Failure to expand pancreatic beta-cells in response to metabolic stress leads to excessive workload resulting in beta-cell dysfunction, dedifferentiation, death, and development of type 2 diabetes. In this study, we demonstrate that induction of Myc is required for increased pancreatic beta-cell replication and expansion during metabolic stress-induced insulin resistance with short-term high-fat diet (HFD) in young mice. beta-Cell-specific Myc knockout mice fail to expand adaptively and show impaired glucose tolerance and beta-cell dysfunction. Mechanistically, PKC zeta, ERK1/2, mTOR, and PP2A are key regulators of the Myc response in this setting.
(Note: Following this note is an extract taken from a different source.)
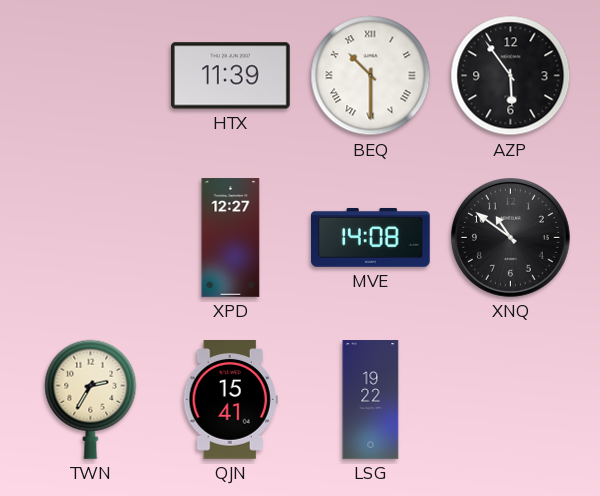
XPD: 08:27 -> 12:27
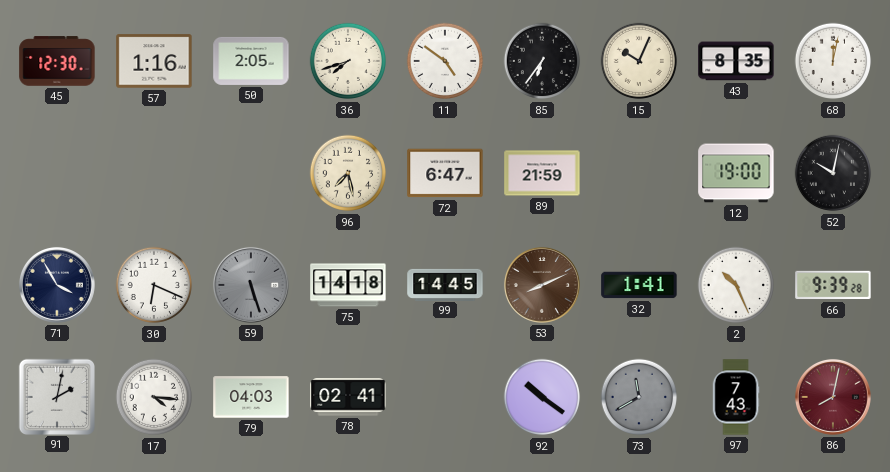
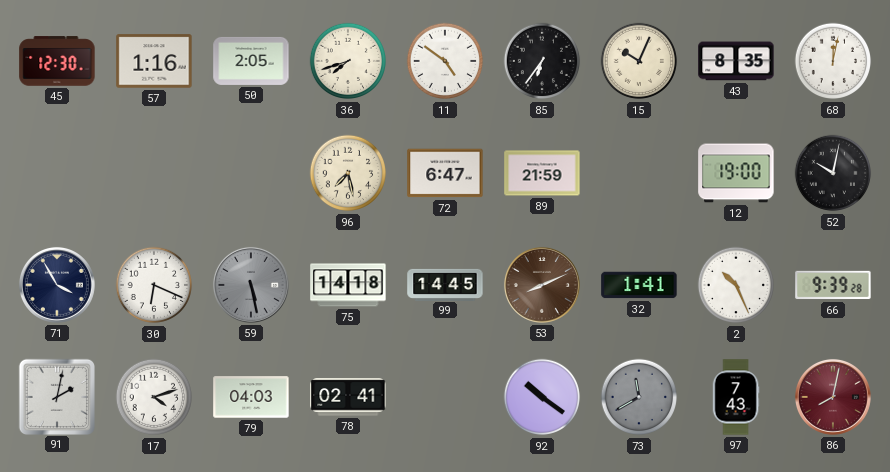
59: 5:27 -> 5:28
17: 4:16 -> 4:12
DNA methylation analysis shows hypomethylation of cell cycle genes that are Myc targets in islets from young mice fed with a short-term HFD. Importantly, DNA hypomethylation of Myc response elements does not occur in islets from 1-year-old mice fed with a short-term HFD, impairing both Myc recruitment to cell cycle regulatory genes and beta-cell replication. We conclude that Myc is required for metabolic stress-mediated beta-cell expansion in young mice, but with aging, Myc upregulation is not sufficient to induce beta-cell replication by, at least partially, an epigenetically mediated resistance to Myc action.